# charter your boat to others ?



## tstewart137 (Oct 4, 2009)

Who has had experience chartering their boat out to others through a charter management company? I am considering it to cover expenses and looking for the voice of experience. Thanks! T.


----------



## tomandchris (Nov 11, 2009)

My boat has been in charter. Not sure what your questions may be or where you are. Bottom line, if it is a good charter company it can be a good experience. Really depends on what type of revenue you want, how much you want the boat to yourself, lenght of season, and risks you are willing to take with the boat. Things break, sometimes more with a non owner handling the boat. 

Be prepared for additional maintenance expenses ( more hours on the boat as it is used more), higher insurance costs, and have a good checklist when you use the boat personally. Things that should be in one place have a habit of being somewhere else when you want them. The good news is that they are usually there as very little has gone missing.

If you have specific questions that you do not want covered on the board send me a PM and we can talk.

Good Luck


----------



## Mdionne (Jun 14, 2010)

If you are looking to reduce expenses, I am interested in sharing a boat (Boston or RI area) and would be interested if the size and location of the boat work.


----------



## Yorksailor (Oct 11, 2009)

All you do when you have a boat in charter is subsidize another persons sailing while massively increasing the depreciation on your boat! You usually get 50% of the income and 100% of the expenses...75% of the income might make it viable.

Voice of experience!!!


----------



## sailingdog (Mar 19, 2006)

I'd point out that the insurance required when putting a boat into charter is generally a lot more expensive...and that often, the boat gets abused pretty badly.


----------



## hellosailor (Apr 11, 2006)

ts-
Are you willing to move your boat worldwide, or is there some specific area where you want to keep it?
Most charter companies are specific to one or more geographic areas. The ones that cover more than one area, usually have age limits on the boats, etc.


----------



## tomandchris (Nov 11, 2009)

Hey, this is a first I think. Dog responded to an old post and did not ask WHY?

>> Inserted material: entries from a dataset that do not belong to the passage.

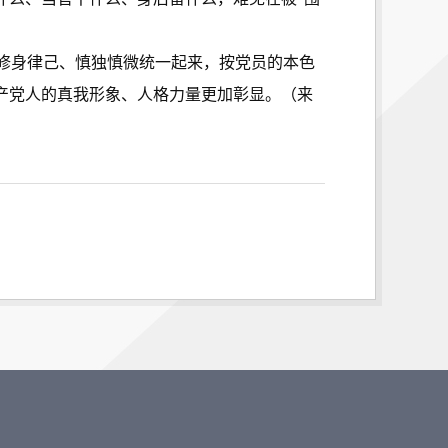
修身律己、慎独慎微统一起来，按党员的本色
产党人的真我形象、人格力量更加彰显。
（来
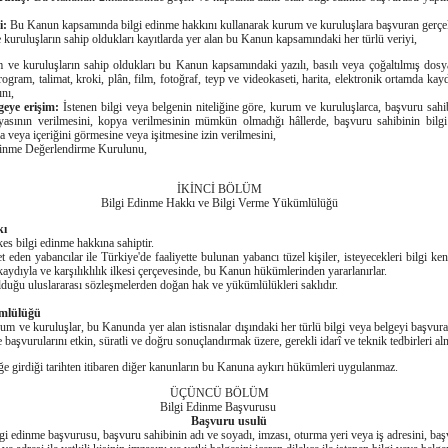
i:
Bu Kanun kapsamında bilgi edinme hakkını kullanarak kurum ve kuruluşlara başvuran gerçek 
kuruluşların sahip oldukları kayıtlarda yer alan bu Kanun kapsamındaki her türlü veriyi,
ve kuruluşların sahip oldukları bu Kanun kapsamındaki yazılı, basılı veya çoğaltılmış dosya,
ogram, talimat, kroki, plân, film, fotoğraf, teyp ve videokaseti, harita, elektronik ortamda kayd
ını,
lgeye erişim:
İstenen bilgi veya belgenin niteliğine göre, kurum ve kuruluşlarca, başvuru sah
yasının verilmesini, kopya verilmesinin mümkün olmadığı hâllerde, başvuru sahibinin bilgi
a veya içeriğini görmesine veya işitmesine izin verilmesini,
inme Değerlendirme Kurulunu,
İKİNCİ BÖLÜM
Bilgi Edinme Hakkı ve Bilgi Verme Yükümlülüğü
kı
es bilgi edinme hakkına sahiptir.
 yabancılar ile Türkiye'de faaliyette bulunan yabancı tüzel kişiler, isteyecekleri bilgi kend
 kaydıyla ve karşılıklılık ilkesi çerçevesinde, bu Kanun hükümlerinden yararlanırlar.
ğu uluslararası sözleşmelerden doğan hak ve yükümlülükleri saklıdır.
ümlülüğü
um ve kuruluşlar, bu Kanunda yer alan istisnalar dışındaki her türlü bilgi veya belgeyi başvur
başvurularını etkin, süratli ve doğru sonuçlandırmak üzere, gerekli idarî ve teknik tedbirleri a
rdiği tarihten itibaren diğer kanunların bu Kanuna aykırı hükümleri uygulanmaz.
ÜÇÜNCÜ BÖLÜM
Bilgi Edinme Başvurusu
Başvuru usulü
gi edinme başvurusu, başvuru sahibinin adı ve soyadı, imzası, oturma yeri veya iş adresini, başv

Are you relaxing or something?


----------



## tomandchris (Nov 11, 2009)

Oh, by the way, all responses are correct. Just depends on what you are trying to accomplish and the restrictions you put on the chartering. However, the OP has not been back for a month so who cares?


----------



## gardeningal (Mar 4, 2009)

Don't do it, Yorksailor is exactly right!


----------



## LakePirate (May 10, 2008)

So, in considering taking occasional sabbaticals, say three to five weeks every four to six months or so, which would be better? To charter a boat at different locations for the time off. Or to purchase a boat and keep it on a mooring or slip at some predetermined location to be used for the time off. Seems like the cost associated with just keeping a boat moored, insured and making payments would be far greater than chartering one occasionally. Maybe this is where chartering one out plays a roll. 

I know this is not the OP's original question but It came to mind as I was ready the thread.


----------



## tomandchris (Nov 11, 2009)

LakePirate,

Really depends on the size of the boat, where it is, expenses to get to it, maintenance, etc..

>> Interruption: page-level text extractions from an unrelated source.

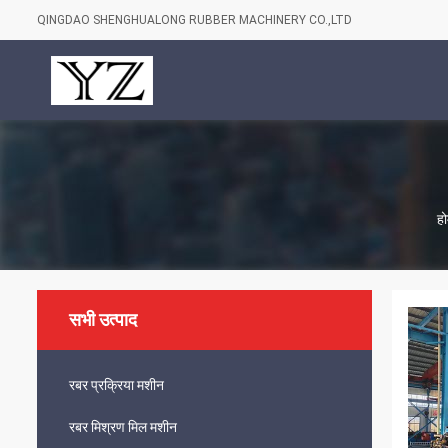
QINGDAO SHENGHUALONG RUBBER MACHINERY CO.,LTD
हो
सभी उत्पाद
रबर प्रक्रिया मशीन
रबर मिश्रण मिल मशीन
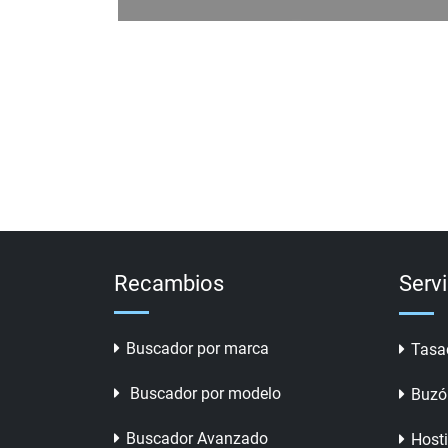
Recambios
Serv
Buscador por marca
Tasa
Buscador por modelo
Buzó
Buscador Avanzado
Host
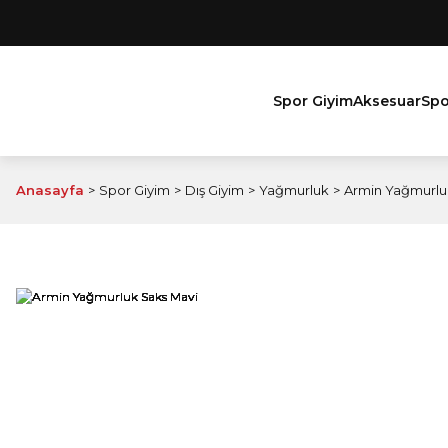
Spor Giyim
Aksesuar
Spo
Anasayfa
Spor Giyim
Dış Giyim
Yağmurluk
Armin Yağmurlu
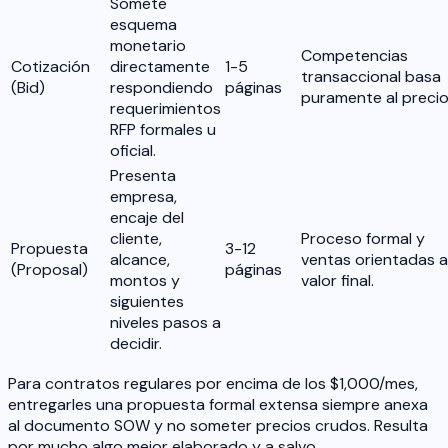
Somete
esquema
monetario
Competencias
Cotización
directamente
1-5
transaccional basa
(Bid)
respondiendo
páginas
puramente al precio
requerimientos
RFP formales u
oficial.
Presenta
empresa,
encaje del
cliente,
Proceso formal y
Propuesta
3-12
alcance,
ventas orientadas a
(Proposal)
páginas
montos y
valor final.
siguientes
niveles pasos a
decidir.
Para contratos regulares por encima de los $1,000/mes,
entregarles una propuesta formal extensa siempre anexa
al documento SOW y no someter precios crudos. Resulta
por mucho algo mejor elaborado y a salvo.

A relatively new 30 something boat is going to cost you about $3000 a week plus your operating costs and transient mooring costs. Maintenance is someone elses problem as is insurance, etc..

Buying a boat in one area will cost you dependent on how big, new or old it is. Maintenance will be your problem. Moorage will be your problem. Insurance will be your problem. When you arrive and it does not start....that is also your problem and the days are adding up while it gets fixed on your sabbatical. This can also happen in charter, but not as likely.

If you put a boat in charter in the BVI's or similar you can use it per aggrement and still do OK financially. However, you will be sailing the same area most of the time.

Bottom line, it really depends on what and where you want to sail and how much hassle you are willing to put up with for the pleasure.


----------